Work task:
An exact transcription of every entry is required, with the images left out.

-------

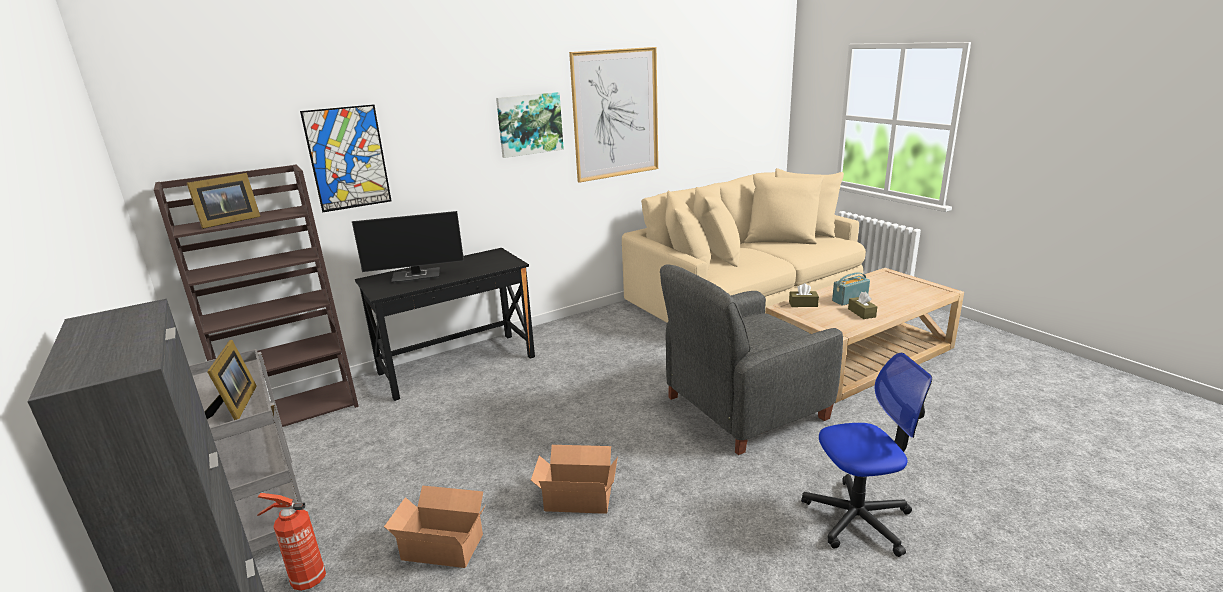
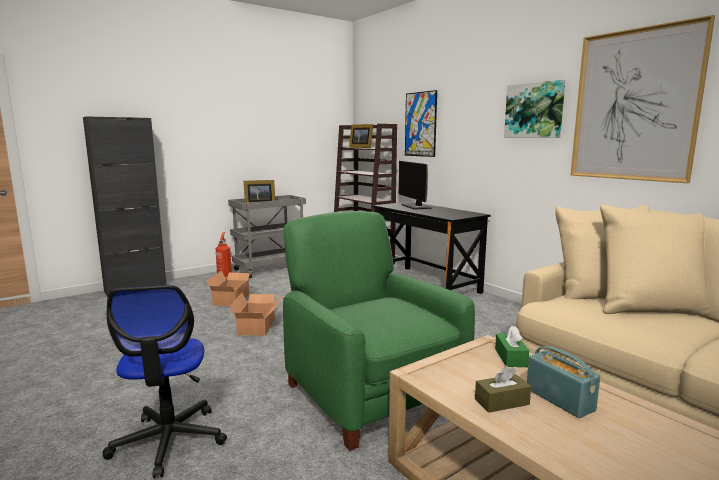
camera: 85 degrees right, 10 degrees down
(743, 408) = (371, 393): grey armchair -> green armchair
(803, 304) = (510, 357): brown tissue box -> green tissue box

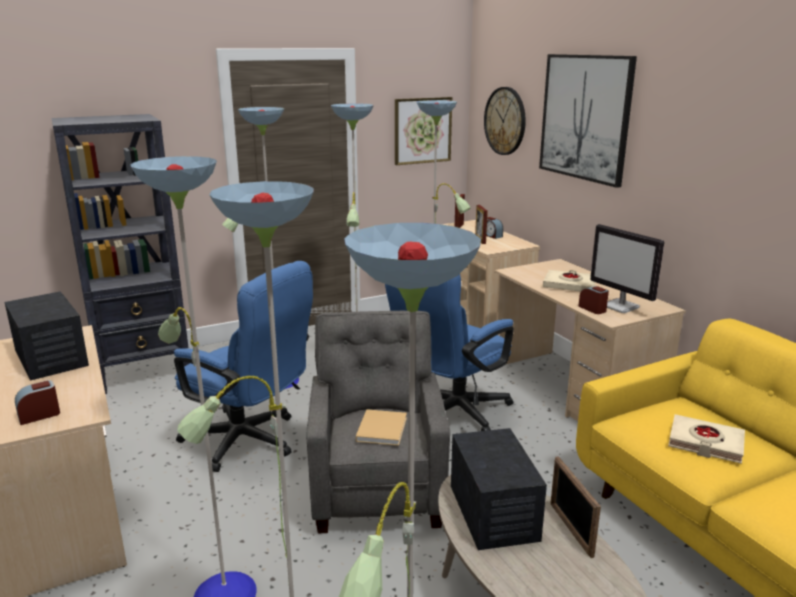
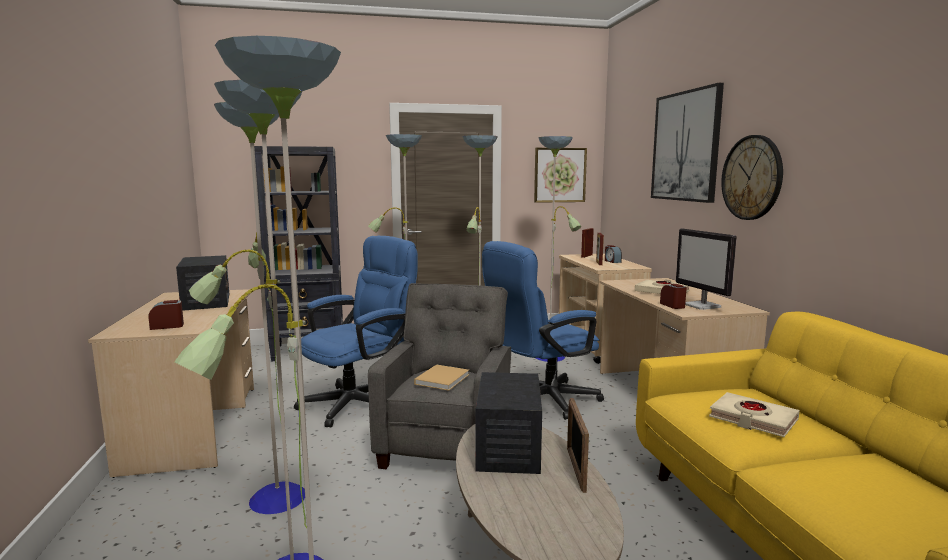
camera: 15 degrees right, 10 degrees down
(249, 442) = (360, 401): blue office chair -> blue office chair turned 90 degrees counterclockwise
(505, 121) = (627, 163): wall clock -> wall clock (752, 177)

-------

Solution for this problem:
camera: 85 degrees right, 10 degrees down
(743, 408) = (371, 393): grey armchair -> green armchair
(803, 304) = (510, 357): brown tissue box -> green tissue box

camera: 15 degrees right, 10 degrees down
(249, 442) = (360, 401): blue office chair -> blue office chair turned 90 degrees counterclockwise
(505, 121) = (627, 163): wall clock -> wall clock (752, 177)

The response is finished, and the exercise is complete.